Every Tony Hawk game, starting with the original, had a carefully curated soundtrack of both classic songs and contemporary tunes, usually oriented towards punk rock. The first Pro Skater only featured ten songs in its soundtrack with a decidedly more punk and thrash orientation compared to its sequel. Punk stalwarts like The Vandals, Dead Kennedys, and Goldfinger are among the standouts. The Pro Skater sequels would not only expand upon the number of tracks available in their soundtracks but also feature a broader variety of genres while retaining its punk rock roots.

By 2000’s Tony Hawk’s Pro Skater 2, the soundtrack expanded to include nu-metal acts like Papa Roach, hip-hop groups like Naughty by Nature, and hard rock bands including Rage Against the Machine and Powerman 5000. The Pro Skater soundtracks immediately became a firm part of the games’ identity, from Goldfinger’s “Superman” becoming the series’ unofficial anthem to the rousing open notes of Rage Against the Machine’s “Testify” greeting players as Pro Skater 2 booted up. Tony Hawk observed how song choices in underground skating videos and skate parks made a huge deal in how skaters and the community were perceived. This attention to detail carried over to the Pro Skater soundtracks.

The Pro Skater developers recalled that the first game’s limited budget and recognition helped them secure bands that were less interested in working with larger projects and studios. This helped lend to the series’ sense of authenticity and street cred among skateboarding communities and introduce newcomers to that underground scene. By the later sequels, Hawk recalls bigger bands approaching him to potentially secure a spot on game soundtracks, some of which Hawk declined as they didn’t match the ethos of the games and the greater skating community.

Capturing an Era

Of course, while the soundtrack is a major part of Pro Skater’s continued nostalgia factor, it’s far from the only thing that makes the game series so distinctly representative of its era. The general aesthetic of the Pro Skater games feels so uniquely late ‘90s and early 2000s and something that competing contemporary extreme sports games, and even subsequent Tony Hawk series, failed to distill in their own gameplay experiences. This nostalgia also goes beyond the technical presentation of the Pro Skater games because it remains lovingly intact on modern consoles with the acclaimed 2020 remake, Tony Hawk’s Pro Skater 1 + 2.

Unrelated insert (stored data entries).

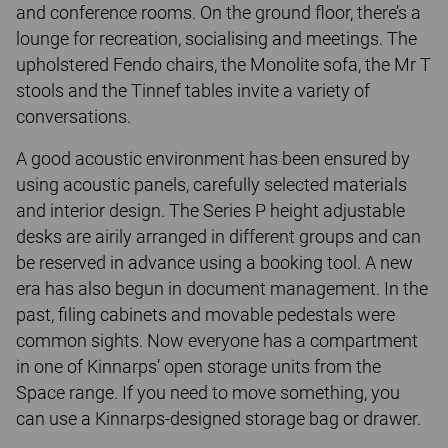
and conference rooms. On the ground floor, there’s a
lounge for recreation, socialising and meetings. The
upholstered Fendo chairs, the Monolite sofa, the Mr T
stools and the Tinnef tables invite a variety of
conversations.
A good acoustic environment has been ensured by
using acoustic panels, carefully selected materials
and interior design. The Series P height adjustable
desks are airily arranged in different groups and can
be reserved in advance using a booking tool. A new
era has also begun in document management. In the
past, filing cabinets and movable pedestals were
common sights. Now everyone has a compartment
in one of Kinnarps’ open storage units from the
Space range. If you need to move something, you
can use a Kinnarps-designed storage bag or drawer.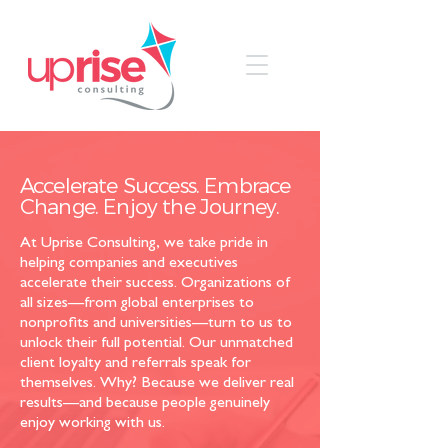
Accelerate Success. Embrace
Change. Enjoy the Journey.
At Uprise Consulting, we take pride in
helping companies and executives
accelerate their success. Organizations of
all sizes—from global enterprises to
nonprofits and universities—turn to us to
unlock their full potential. Our unmatched
client loyalty and referrals speak for
themselves. Why? Because we deliver real
results—and because people genuinely
enjoy working with us.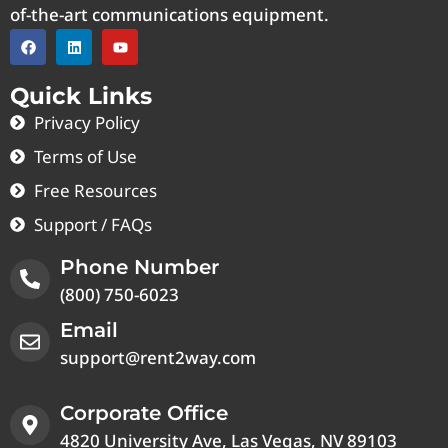
of-the-art communications equipment.
Quick Links
Privacy Policy
Terms of Use
Free Resources
Support / FAQs
Phone Number
(800) 750-6023
Email
support@rent2way.com
Corporate Office
4820 University Ave, Las Vegas, NV 89103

Joining Tony Hawk was a roster of handpicked popular skaters at the time, ranging from Kareem Campbell to Bucky Lasek, fronting brands that one could find on t-shirts everywhere at the time, like Element or Volcom. Players would track down VHS tapes to help earn points to unlock future levels while the environments they could skate in, from abandoned shopping malls to real-life locations like Venice Beach, felt evocative of the time. Even the games’ unlockable characters, like Darth Maul, Spider-Man, and Jango Fett, all reflected popular movies of the era and fit seamlessly into the main playable roster.

There is something in the spirit of Pro Skater and the skating community that connected with a generation, grounded in just enough verisimilitude to feel like the real world with a rascally spirit that didn’t speak exclusively to jocks like Madden or FIFA, but to gamers of all backgrounds and social strata. The majority of the tunes that were on each soundtrack weren’t necessarily blowing up charts on TRL while the skaters were rarely paradigms of conventional athleticism. The Pro Skater games invited everyone to jump in and play while its attention to detail and authenticity helped reinforce its contemporary qualities transitioning into early 2000s nostalgia.